You’ll need to create a manual ‘regular profile’ (mine is called CPU-InteractiveManual in the .zip folder) that you can leave unchecked. This is named to match the *** above. It’s also there in case circumstances require you deactivate all of the other profiles and just run your regular profile (because you want to).
Very finally (!), I have a manual MaxOverclock profile, which I activate when I’m going to be using certain applications – A ROM Emulator for example.
Added in Version 2
CPU-DeviceBoot. I noticed that the Kernel I'm using boots as standard using a conservative governor (this surprised me a little) and overclocking to max frequency (I assume to help boot speed). This profile waits 30 seconds on initial boot and then checks the phone state before applying the correct profile from above.

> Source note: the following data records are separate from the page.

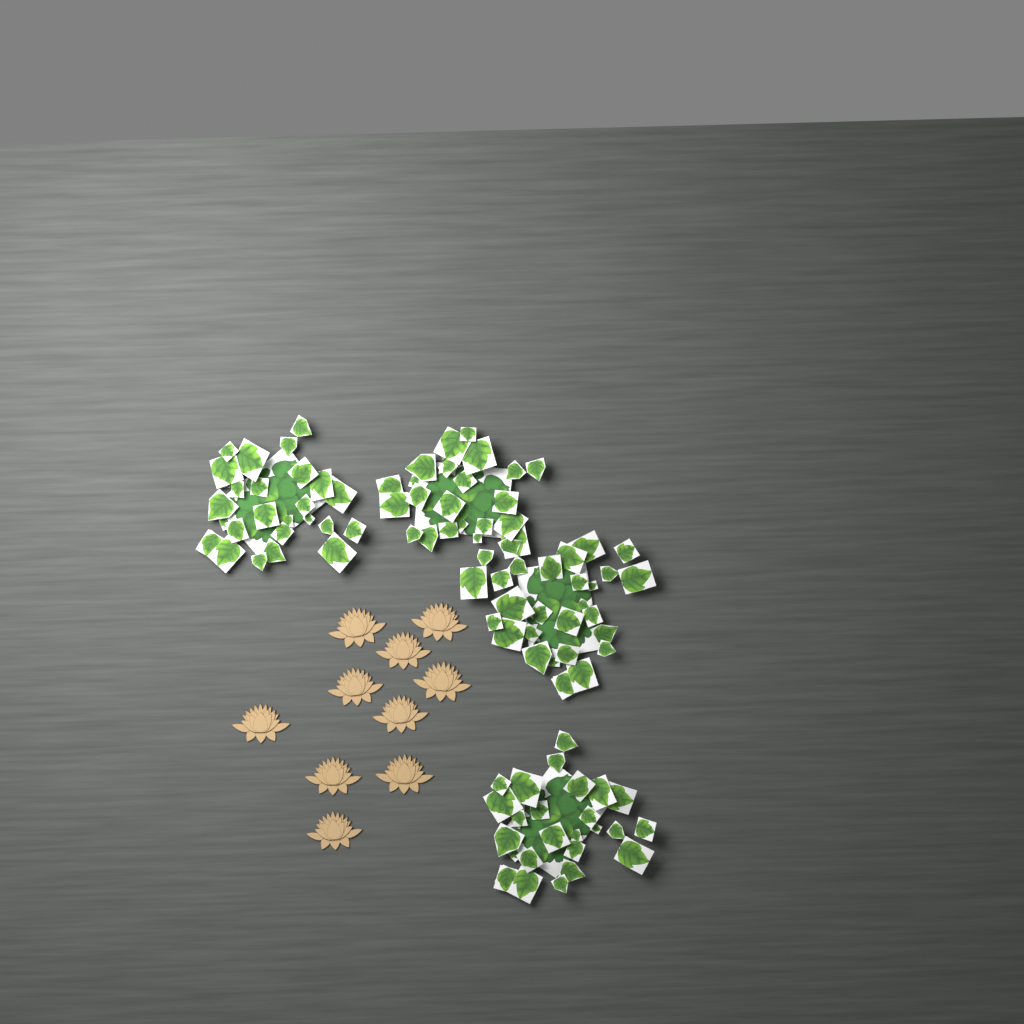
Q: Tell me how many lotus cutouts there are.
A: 10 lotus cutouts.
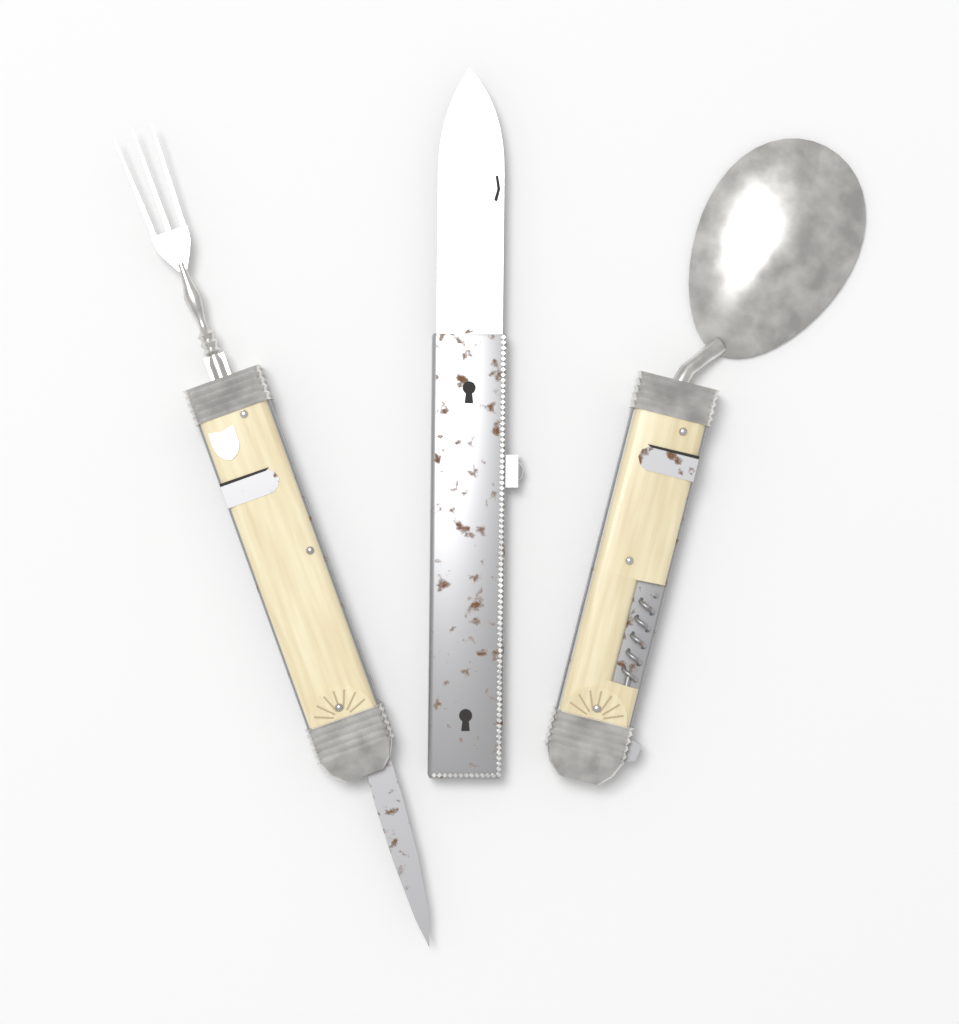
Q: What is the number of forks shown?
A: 1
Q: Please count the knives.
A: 1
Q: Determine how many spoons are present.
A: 1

CPU-DuringCall. During a call, my proximity sensor turns the screen on and off. When inputting numbers on a call (Voicemail for example), this caused the CPU-DisplayOff and CPU-DisplayOn profiles to be constantly flicking on and off unnecessarily. This profile deactivates all CPU profiles until the call is finished.
CPU-EndCall. Once the call is finished, the profiles are activated once again.
An obvious way (so obvious I previously didn't include it) to preserve battery life is to set individual CPU profiles for individual applications. Tweaking of these if you suffer lag, will help you find the minimal settings for each application.